Apprenticed to a master storyteller as a young man, earning a master’s degree in theology from Harvard Divinity school and another in social work from the University of Toronto, Stephen Jenkinson led the counselling programme the country’s largest home-based palliative care programme. A “wretched anxiety” at most death beds prevailed, a cultural poverty reigned, a death phobia, a grief illiteracy had its way. He knew it then: grief is a skill to be honoured and learned, not tranquillised or counselled away. Grief, that other way of loving life: that was the work.

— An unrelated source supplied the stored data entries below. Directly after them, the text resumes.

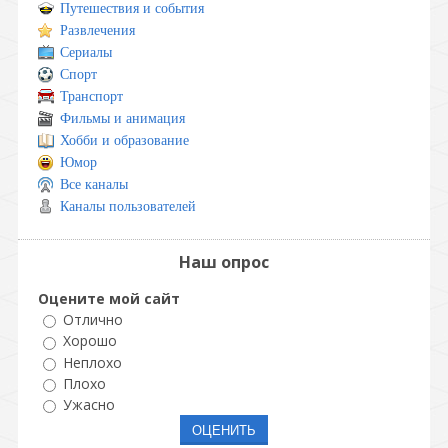
Путешествия и события
Развлечения
Сериалы
Спорт
Транспорт
Фильмы и анимация
Хобби и образование
Юмор
Все каналы
Каналы пользователей
Наш опрос
Оцените мой сайт
Отлично
Хорошо
Неплохо
Плохо
Ужасно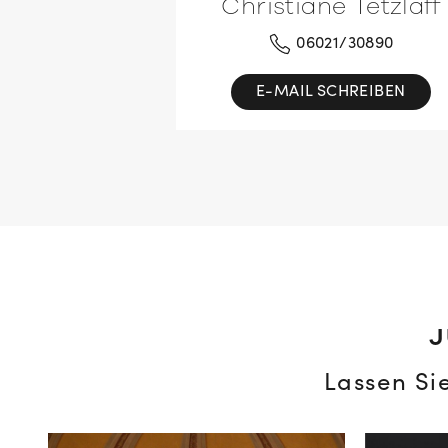
Christiane Tetzlaff
06021/30890
E-MAIL SCHREIBEN
J
Lassen Si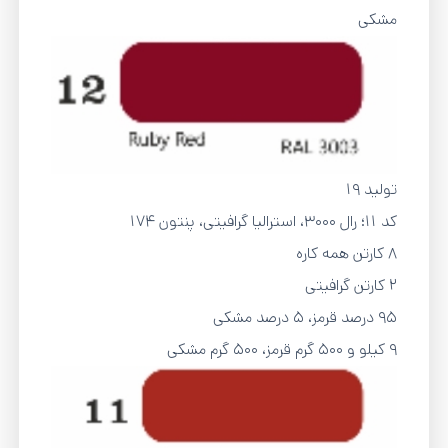
مشکی
تولید 19
کد 11؛ رال ۳۰۰۰، استرالیا گرافیتی، پنتون 174
8 کارتن همه کاره
2 کارتن گرافیتی
95 درصد قرمز، 5 درصد مشکی
9 کیلو و 500 گرم قرمز، 500 گرم مشکی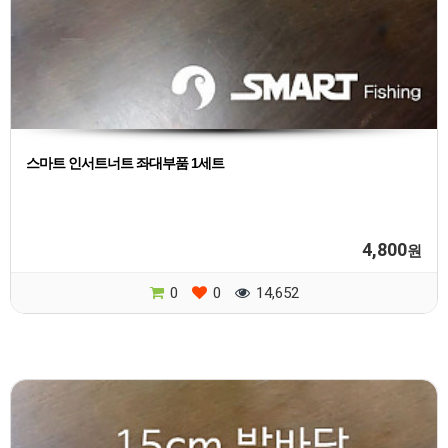
스마트 인서트너트 좌대부품 1세트
4,800
원
0
0
14,652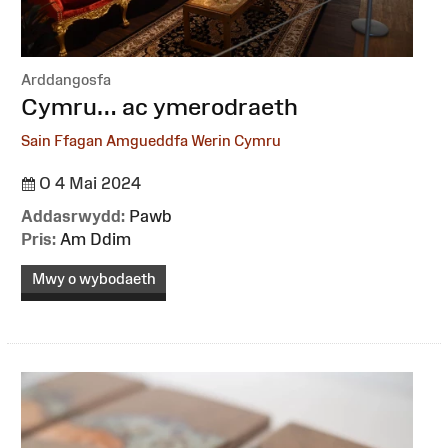
Arddangosfa
:
Cymru… ac ymerodraeth
Sain Ffagan Amgueddfa Werin Cymru
O 4 Mai 2024
Addasrwydd:
Pawb
Pris:
Am Ddim
Mwy o wybodaeth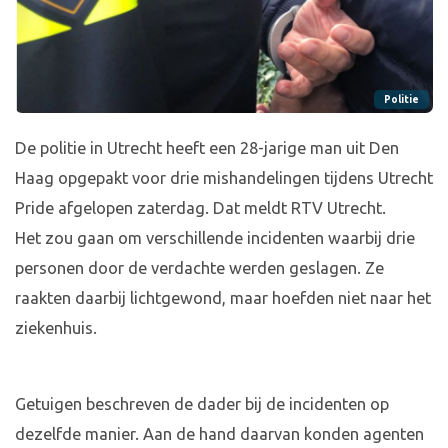
Politie
De politie in Utrecht heeft een 28-jarige man uit Den
Haag opgepakt voor drie mishandelingen tijdens Utrecht
Pride afgelopen zaterdag. Dat meldt RTV Utrecht.
Het zou gaan om verschillende incidenten waarbij drie
personen door de verdachte werden geslagen. Ze
raakten daarbij lichtgewond, maar hoefden niet naar het
ziekenhuis.
Getuigen beschreven de dader bij de incidenten op
dezelfde manier. Aan de hand daarvan konden agenten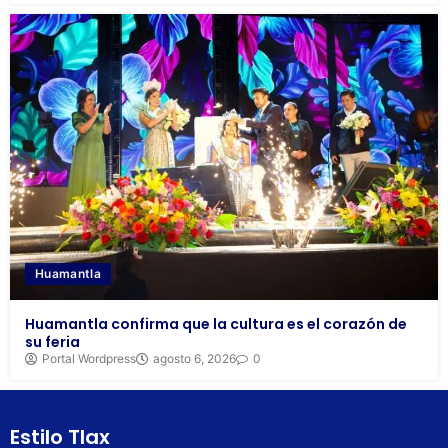
Huamantla
Huamantla confirma que la cultura es el corazón de
su feria
Portal Wordpress
agosto 6, 2026
0
Estilo Tlax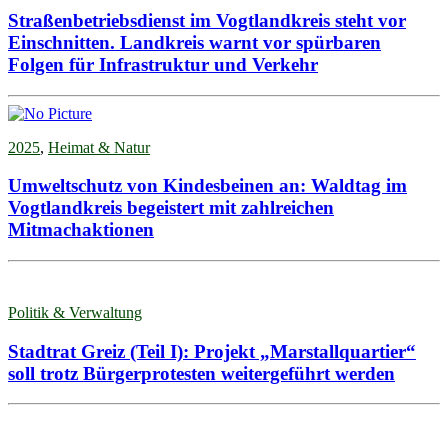
Straßenbetriebsdienst im Vogtlandkreis steht vor
Einschnitten. Landkreis warnt vor spürbaren
Folgen für Infrastruktur und Verkehr
2025
,
Heimat & Natur
Umweltschutz von Kindesbeinen an: Waldtag im
Vogtlandkreis begeistert mit zahlreichen
Mitmachaktionen
Politik & Verwaltung
Stadtrat Greiz (Teil I): Projekt „Marstallquartier“
soll trotz Bürgerprotesten weitergeführt werden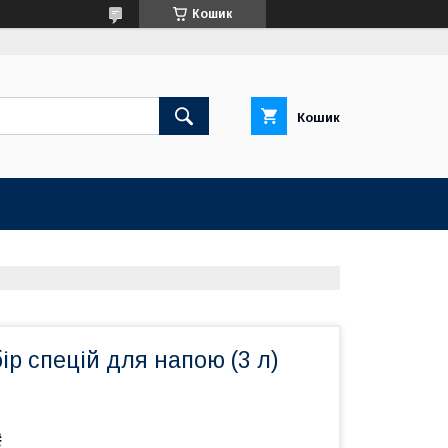
Кошик
Кошик
бір спецій для напою (3 л)
₴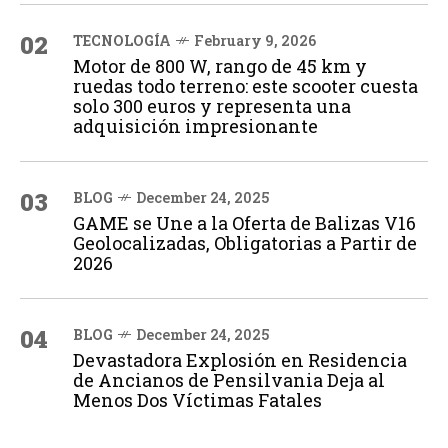
02
TECNOLOGÍA
February 9, 2026
Motor de 800 W, rango de 45 km y
ruedas todo terreno: este scooter cuesta
solo 300 euros y representa una
adquisición impresionante
03
BLOG
December 24, 2025
GAME se Une a la Oferta de Balizas V16
Geolocalizadas, Obligatorias a Partir de
2026
04
BLOG
December 24, 2025
Devastadora Explosión en Residencia
de Ancianos de Pensilvania Deja al
Menos Dos Víctimas Fatales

In 2015, an anonymous donation arrives from a donor in the USA, along with a plea to bring Stephen’s stories out, to go public. In the same week there’s a chance encounter with Gregory Hoskins (35 years in the music business as a singer/songwriter/producer) who offhandedly says, “If you’re ever looking for a band, I know this guy …”. The mystery days are underway. A month later, with no possibility of success, no rehearsal and no plan, but with this summons in hand, they embark on a tour. What ensues are evenings of music that are part concert, part lamentation, part ribaldry, part poetry, part lifting the mortal veil and learning the mysteries there.
This unexpected partnership with Hoskins gives him another way of working the death trade work. They are bracing, blessing-laced encounters with the dark roads and the rough Gods of these times, with the ways of human making and human being.